* Provided data:
********************

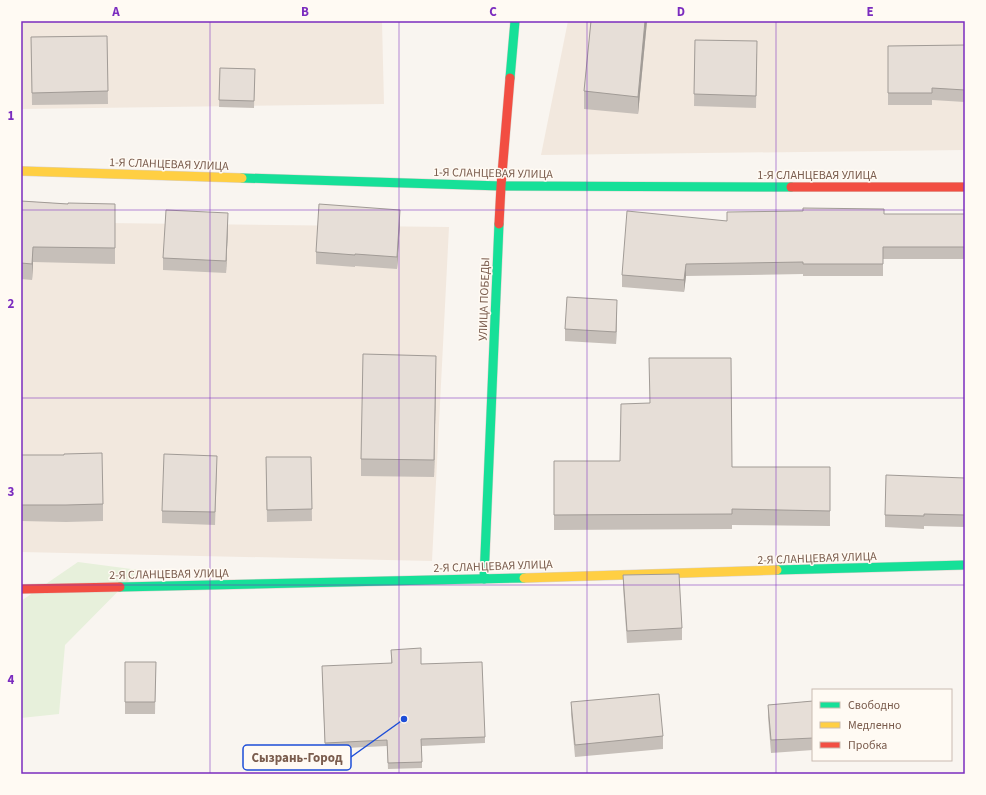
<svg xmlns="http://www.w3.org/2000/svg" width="986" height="795" viewBox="0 0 986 795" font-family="'Source Sans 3',sans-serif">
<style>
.residential{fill:#f2e8de}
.green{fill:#e7f0db}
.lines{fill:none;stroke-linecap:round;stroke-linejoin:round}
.fast-casing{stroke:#d9d2cb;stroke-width:10}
.slow-casing{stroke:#d9d2cb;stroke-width:10}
.jam-casing{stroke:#d9d2cb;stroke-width:10}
.fast{stroke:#16e098;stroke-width:9}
.slow{stroke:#ffcf43;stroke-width:9}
.jam{stroke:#f24e42;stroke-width:9}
.wall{fill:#c6bfb9}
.shaded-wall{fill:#a19b96}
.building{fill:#e6ded7;stroke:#a19b96}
.grid{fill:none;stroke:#7b2cbf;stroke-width:1;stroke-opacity:0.55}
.labels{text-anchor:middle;stroke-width:3;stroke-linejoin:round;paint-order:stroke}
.street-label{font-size:12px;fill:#7a5c4d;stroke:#fffaf3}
.leader{fill:none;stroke:#1d4ed8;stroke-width:1.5}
.callout-dot{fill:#1d4ed8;stroke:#fffaf3;stroke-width:1.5}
.callout{fill:#fffaf3;stroke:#1d4ed8;stroke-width:1.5}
.callout-label{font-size:13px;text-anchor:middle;font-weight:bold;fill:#7a5c4d}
.neatline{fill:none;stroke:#7b2cbf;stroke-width:1.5}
.grid-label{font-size:13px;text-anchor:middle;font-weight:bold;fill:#7b2cbf}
</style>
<rect width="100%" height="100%" fill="#f9f5f0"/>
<g class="residential">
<path d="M 21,21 L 382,21 L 384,104 L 21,109 Z"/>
<path d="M 568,21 L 965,21 L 965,150 L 541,155 Z"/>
<path d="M 21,222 L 449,227 L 432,561 L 21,552 Z"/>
</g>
<path class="green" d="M 78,562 L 139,570 L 65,645 L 59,714 L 21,718 L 21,601 Z"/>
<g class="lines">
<defs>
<g id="fast">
<path d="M 510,78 L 515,21"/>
<path d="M 242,178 L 501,186 L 791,187"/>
<path d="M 777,570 L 965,565"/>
<path d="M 484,579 L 499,224"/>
<path d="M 120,587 L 524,578"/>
</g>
<g id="slow">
<path d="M 21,171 L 242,178"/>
<path d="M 524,578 L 777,570"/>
</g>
<g id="jam">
<path d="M 791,187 L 965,187"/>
<path d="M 499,224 L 501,186 L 510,78"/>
<path d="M 21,589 L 120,587"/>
</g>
</defs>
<use href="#fast" class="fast-casing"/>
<use href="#slow" class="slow-casing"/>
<use href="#jam" class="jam-casing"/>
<use href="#fast" class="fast"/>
<use href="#slow" class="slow"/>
<use href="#jam" class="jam"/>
</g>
<g class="wall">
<path d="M 591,21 L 647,21 L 638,114 L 584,109 L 584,91 Z"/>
<path d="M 107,36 L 108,104 L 32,105 L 31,37 Z"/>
<path d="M 695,40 L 757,54 L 756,108 L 694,106 Z"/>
<path d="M 965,45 L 965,102 L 932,100 L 932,105 L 888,105 L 888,46 Z"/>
<path d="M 220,68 L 255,69 L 254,108 L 219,107 Z"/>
<path d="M 21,201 L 68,204 L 115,204 L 115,264 L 33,262 L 32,280 L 21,279 Z"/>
<path d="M 884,214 L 965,214 L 965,259 L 883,259 L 883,276 L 803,276 L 803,274 L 686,276 L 684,292 L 622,287 L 622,275 L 727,221 Z"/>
<path d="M 400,222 L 397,269 L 355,266 L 355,267 L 316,264 L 316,252 Z"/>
<path d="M 228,225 L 226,273 L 163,270 L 163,258 Z"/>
<path d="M 617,312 L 616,344 L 565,341 L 565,329 Z"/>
<path d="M 436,373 L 434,477 L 361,476 L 361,459 Z"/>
<path d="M 21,455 L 103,504 L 103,521 L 66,522 L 21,521 Z"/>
<path d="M 266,457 L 311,457 L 312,521 L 267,522 Z"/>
<path d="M 554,461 L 732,467 L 830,467 L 830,526 L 732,525 L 732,529 L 554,530 Z"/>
<path d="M 217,468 L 215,525 L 162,523 L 162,511 Z"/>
<path d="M 965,478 L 965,527 L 924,526 L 924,529 L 885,527 L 885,515 Z"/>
<path d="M 623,575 L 682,628 L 682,640 L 627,643 L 623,587 Z"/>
<path d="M 391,650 L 421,664 L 485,737 L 485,743 L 422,746 L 422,768 L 388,769 L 387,746 L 325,749 L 322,672 L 391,663 Z"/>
<path d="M 125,662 L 156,662 L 155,714 L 125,714 Z"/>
<path d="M 813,701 L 813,750 L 771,753 L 768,717 L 768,705 Z"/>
<path d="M 571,702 L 663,736 L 663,749 L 575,757 L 571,714 Z"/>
</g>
<g class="shaded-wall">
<path d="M 645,21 L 647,21 L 638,114 L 638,97 Z"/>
<path d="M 400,210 L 400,222 L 397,269 L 397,257 Z"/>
<path d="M 228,213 L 228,225 L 226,273 L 226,261 Z"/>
<path d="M 33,247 L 33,262 L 32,280 L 32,264 Z"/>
<path d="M 686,264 L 686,276 L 684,292 L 684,280 Z"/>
<path d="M 617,300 L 617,312 L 616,344 L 616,332 Z"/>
<path d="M 436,356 L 436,373 L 434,477 L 434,460 Z"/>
</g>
<g class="building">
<path d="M 591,21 L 645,21 L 638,97 L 584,91 Z"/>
<path d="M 107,36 L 108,91 L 32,93 L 31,37 Z"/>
<path d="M 695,40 L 757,41 L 756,96 L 694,94 Z"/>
<path d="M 965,45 L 965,90 L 932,88 L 932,93 L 888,93 L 888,46 Z"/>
<path d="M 220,68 L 255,69 L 254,101 L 219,100 Z"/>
<path d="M 21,201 L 68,204 L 68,203 L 115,204 L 115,248 L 33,247 L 32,264 L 21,263 Z"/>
<path d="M 319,204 L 400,210 L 397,257 L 355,254 L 355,255 L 316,252 Z"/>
<path d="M 803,208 L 884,209 L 884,214 L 965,214 L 965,247 L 883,247 L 883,264 L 803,264 L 803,262 L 686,264 L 684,280 L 622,275 L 627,211 L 727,221 L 727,212 L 803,211 Z"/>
<path d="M 166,210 L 228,213 L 226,261 L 163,258 Z"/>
<path d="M 567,297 L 617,300 L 616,332 L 565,329 Z"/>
<path d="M 363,354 L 436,356 L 434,460 L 361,459 Z"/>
<path d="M 649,358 L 731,358 L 732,467 L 830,467 L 830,511 L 732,509 L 732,514 L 554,515 L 554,461 L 620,461 L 621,404 L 650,403 Z"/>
<path d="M 102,453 L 103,504 L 66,505 L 21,505 L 21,455 L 64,455 L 64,454 Z"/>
<path d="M 164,454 L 217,456 L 215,512 L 162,511 Z"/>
<path d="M 266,457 L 311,457 L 312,509 L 267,510 Z"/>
<path d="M 886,475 L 965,478 L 965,515 L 924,514 L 924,516 L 885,515 Z"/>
<path d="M 679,574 L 682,628 L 627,631 L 623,575 Z"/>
<path d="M 421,648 L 421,664 L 482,662 L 485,737 L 421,739 L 422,762 L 388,763 L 387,740 L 325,743 L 322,666 L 392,663 L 391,650 Z"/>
<path d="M 125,662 L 156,662 L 155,702 L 125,702 Z"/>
<path d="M 659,694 L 663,736 L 575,745 L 571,702 Z"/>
<path d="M 813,701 L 813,738 L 771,740 L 768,705 Z"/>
</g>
<path class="grid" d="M 210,21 L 210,774M 399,21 L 399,774M 587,21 L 587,774M 776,21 L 776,774M 21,210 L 965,210M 21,398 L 965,398M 21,585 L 965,585"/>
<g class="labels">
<g class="street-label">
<text transform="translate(169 164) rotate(2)" y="4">1-Я СЛАНЦЕВАЯ УЛИЦА</text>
<text transform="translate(493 173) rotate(1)" y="4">1-Я СЛАНЦЕВАЯ УЛИЦА</text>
<text x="817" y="179">1-Я СЛАНЦЕВАЯ УЛИЦА</text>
<text transform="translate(484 299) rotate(-88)" y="4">УЛИЦА ПОБЕДЫ</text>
<text transform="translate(817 558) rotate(-2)" y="4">2-Я СЛАНЦЕВАЯ УЛИЦА</text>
<text transform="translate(493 566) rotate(-2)" y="4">2-Я СЛАНЦЕВАЯ УЛИЦА</text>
<text transform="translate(169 574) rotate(-1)" y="4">2-Я СЛАНЦЕВАЯ УЛИЦА</text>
</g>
</g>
<path class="leader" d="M404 719L351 757"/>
<circle class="callout-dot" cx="404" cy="719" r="4"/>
<rect class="callout" x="243" y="745" width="108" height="25" rx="4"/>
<g class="callout-label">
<text x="297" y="762">Сызрань-Город</text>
</g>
<rect width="986" height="795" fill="none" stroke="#fffaf3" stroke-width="44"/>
<rect x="812" y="689" width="140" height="72" fill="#fffaf3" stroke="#cabbb1"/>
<rect x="820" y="702" width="20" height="6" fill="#16e098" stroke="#cabbb1"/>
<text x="848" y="709" font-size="12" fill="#7a5c4d">Свободно</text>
<rect x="820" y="722" width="20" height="6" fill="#ffcf43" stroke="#cabbb1"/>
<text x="848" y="729" font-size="12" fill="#7a5c4d">Медленно</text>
<rect x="820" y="742" width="20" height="6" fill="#f24e42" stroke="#cabbb1"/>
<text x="848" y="749" font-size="12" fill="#7a5c4d">Пробка</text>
<rect x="22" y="22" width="942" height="751" class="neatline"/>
<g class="grid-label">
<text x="116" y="16">A</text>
<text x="305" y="16">B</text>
<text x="493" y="16">C</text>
<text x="681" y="16">D</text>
<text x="870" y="16">E</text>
<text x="11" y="120">1</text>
<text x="11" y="308">2</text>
<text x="11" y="496">3</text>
<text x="11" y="684">4</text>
</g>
</svg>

********************

* Problem details: Wherever a line above includes the string "round", count it; give only the final tally.

* Completed exercise: 2